2023: Si Ali Bongo n’était pas candidat, le PDG pourrait gagner à plus de 51% 

Plusieurs cadres du Parti Démocratique Gabonais (PDG) considèrent que le problème à cette élection présidentielle de 2023 est l’éventualité de la candidature d’Ali Bongo. Le Président sortant qui est aussi président du PDG pose un vrai problème au sein des organes du PDG et même de la base militante qui ne souhaitent plus le voir se porter candidat à la présidentielle prochaine. 

C’est évidemment un discours que l’on tient secrètement dans certaines réunions familiales ou claniques. Personne n’osera tenir un tel discours publiquement, Ali Bongo régnant sur son parti par la terreur. Il est vrai que ces dernières années, le DCP comme ils se plaisent à l’appeler, n’inspirent plus que de la pitié. 

Les risques d’une candidature Ali Bongo sont énormes. D’abord au sein de son parti, une telle candidature diviserait l’opinion et provoquerait une saignée au sein des troupes. Plusieurs hauts cadres qui n’entendent pas quitter le PDG, estiment cependant que l’actuel président a fait son temps, son bilan n’est pas élogieux et son état de santé ne lui permettra pas d’être d’attaque alors que le parti a besoin de vigueur pour 2023.

Autre chose, la candidature d’Ali Bongo qui s’apparenterait à un 3e mandat va exacerber les tensions au niveau du pays. L’opposition gabonaise mettra tout en œuvre pour dénoncer un troisième mandat inscrit hors du cadre institutionnel. Les organisations de la société civile suivront le pas et le pays pourrait plonger dans l’embrasement social. Il vaut mieux qu’Ali Bongo se retire et ne se présente pas.
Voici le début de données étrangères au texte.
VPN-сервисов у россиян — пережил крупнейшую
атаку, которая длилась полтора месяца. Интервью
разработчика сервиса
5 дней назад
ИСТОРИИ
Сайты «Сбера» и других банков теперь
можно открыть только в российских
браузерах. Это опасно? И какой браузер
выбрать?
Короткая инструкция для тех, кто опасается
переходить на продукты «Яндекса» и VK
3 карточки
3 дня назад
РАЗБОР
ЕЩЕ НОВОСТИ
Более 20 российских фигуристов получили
Sur le plan diplomatique, la France ne soutient pas la démarche du clan Bongo. Le Président sortant qui appelle à adhérer au Commonwealth, mais qui n’obtiendra pas cette adhésion, est devenu persona non grata pour paris. Les récents déboires lors de la visite d’Ali Bongo à  l’Elysée, ont fini de convaincre paris qu’il faut très rapidement envisager un Gabon sans Ali Bongo.
Les hauts cadres du PDG qui évitent soigneusement d’évoquer la question de la succession d’Ali Bongo, ont officieusement commencé des discussions pour sérieusement réfléchir à ce qui pourrait être fait en cas de mise à l’écart du président sortant.

Le PDG dispose de cadres compétents et valables pour prétendre être investis candidats à la présidentielle. De façon subliminale, les cadres de la province de l’Ogooué-lolo, se verraient bien être propulsés au devant de la scène au nom d’une alliance qui les lient historiquement à la province du Haut-ogooué. Le prochain candidat du PDG à la prochaine présidentielle pourrait venir de la province de l’Ogooué-lolo. Mais cette loi pourrait ne pas être respectée.

Ali Bongo est fatigué, il n’a plus la force de diriger le pays. Il a été jusque-là brave de pouvoir ne serait-ce que tenir des discours au regard de sa situation sanitaire. Aujourd’hui, son entourage profite de sa vulnérabilité pour lui faire prendre des décisions iniques et contre les intérêts des populations. Ce n’est pas son actuelle garde rapprochée, composée de néophytes qui n’ont jamais travaillé à l’élection d’un président, qui fera quoi que ce soit de bien. Il est certain que la fin est proche pour un homme qui aura régné sur le Gabon pendant 14 ans.